The entries are to be returned exactly, with images left out.

(Electronic design automation data)
——————————
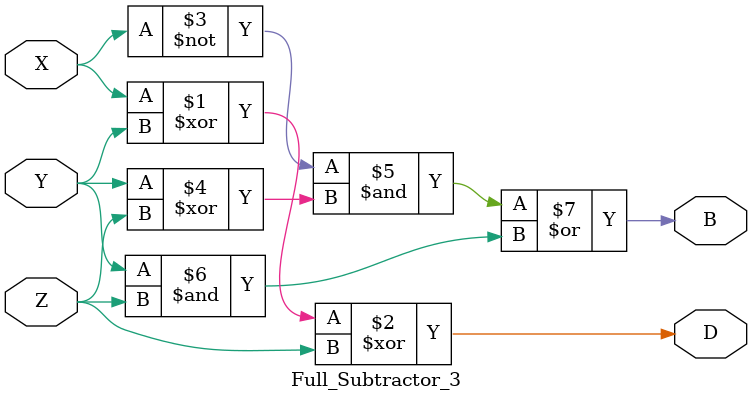
<source format=v>
module Full_Subtractor_3(output D, B, input X, Y, Z);
assign D = X ^ Y ^ Z;
assign B = ~X & (Y^Z) | Y & Z;
endmodule
</source>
——————————
• _RESULT OF THIS TASK_:
<source format=v>
module Full_Subtractor_3(output D, B, input X, Y, Z);
assign D = X ^ Y ^ Z;
assign B = ~X & (Y^Z) | Y & Z;
endmodule
</source>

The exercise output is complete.